Dahi is the Indian version of yogurt, having similar properties, although their preparation methods differ. The differences are not great, but they do influence the consistency and flavor of the final product. Thus, if yogurt is made with pasteurized milk, dahi is made with fresh milk that has been brought to a boiling point, left to cool at room temperature, and then adding the acidic curd coming from milk left to sit for a day. This will make the milk’s composition to coagulate and form curds as well, the result being a dairy product with a soft and creamy composition, and a slightly sour but also sweet flavor. The same types of bacteria will be present in the making of dahi, which are Lactobacillus delbrueckii and Streptococcus thermophilus, just like in the case of yogurt. Thus, the only significant difference is that dahi is made out of boiled and not pasteurized milk. Concerning the provenience of the milk, any type of milk will do when it comes to making dahi. But, because it is a highly appreciated dairy product in India, where cows are considered sacred animals, cow’s milk is preferred. Dahi can be consumed as it is or it can be added to various authentic Indian recipes.

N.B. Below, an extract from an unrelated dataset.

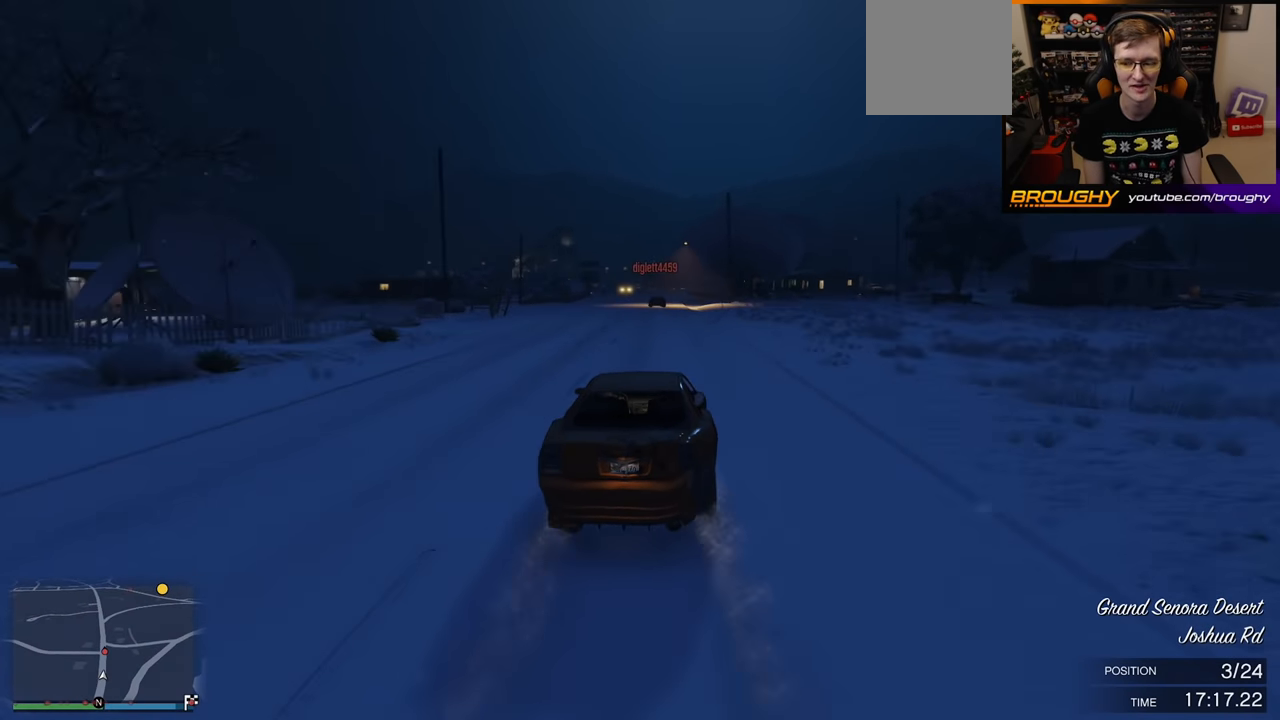
{"buttons": ["R2"], "left_stick": "center", "right_stick": "center", "events": []}
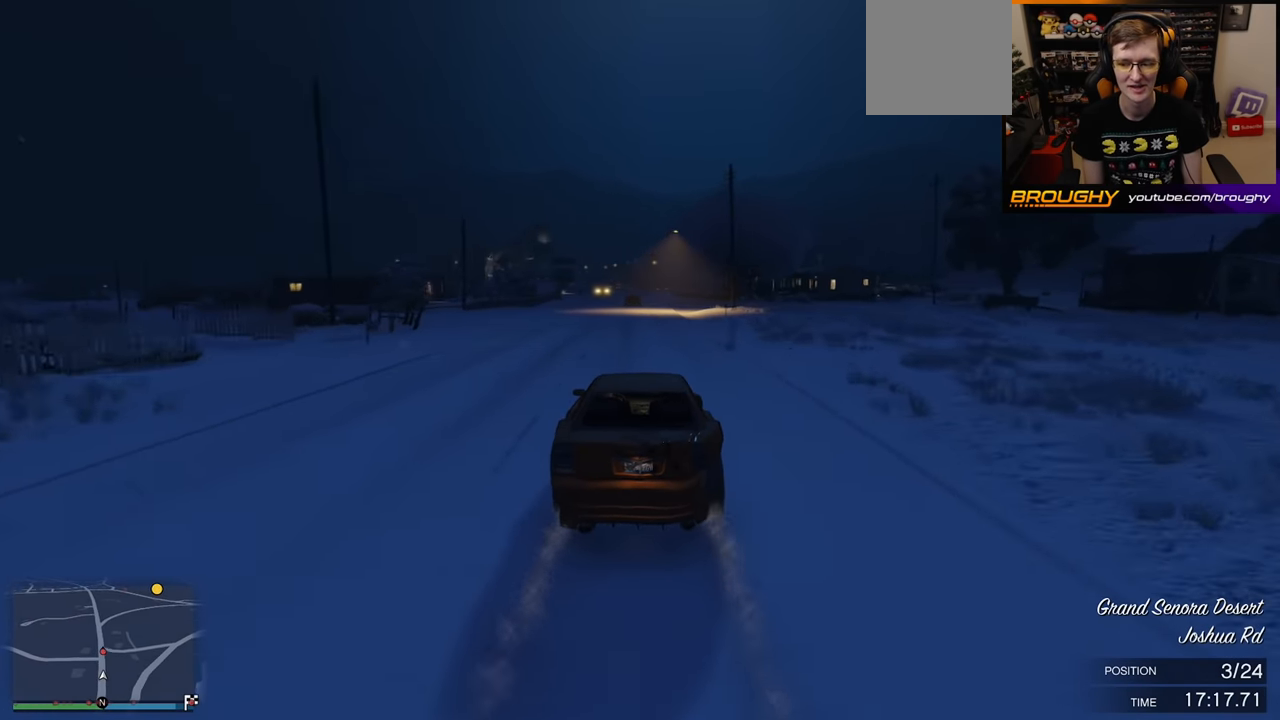
{"buttons": ["R2"], "left_stick": "center", "right_stick": "center", "events": []}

When making dahi at home, there are some things you need to consider. First of all, it would be ideal to use whole milk if you want to obtain a creamy dahi, as the fat content in whole milk is the best. Use a culture that is not sour nor old, as they will ruin your dahi by making it too sour or, in case of an old culture, watery. Before adding the culture to the milk, like a small quantity of previously prepared dahi, it is recommended to mix it with a few tablespoons of lukewarm milk, turning it into a cream. This will promote a uniform clogging of the milk. Also, you need to bear in mind that temperature is a very important factor when preparing dahi. So, you should bring the milk to a temperature ranging between 80 to 85 degrees Celsius, by using low heat on the stove, so that water gets the chance to evaporate more effectively, resulting in a thicker curd. Then you will have to allow the milk to cool down at room temperature, but don’t allow it to get too cold. The ideal milk is not too hot and not too cold, so checking its temperature by putting a few drops of milk on your wrist is a good way to check its temperature. When the temperature is right, you can add the cultured batch. When dahi is ready, place it in the fridge and, preferably, consume it within two days. Make sure to save a batch for culturing another round of dahi. Again, don’t use batches that are older than two days.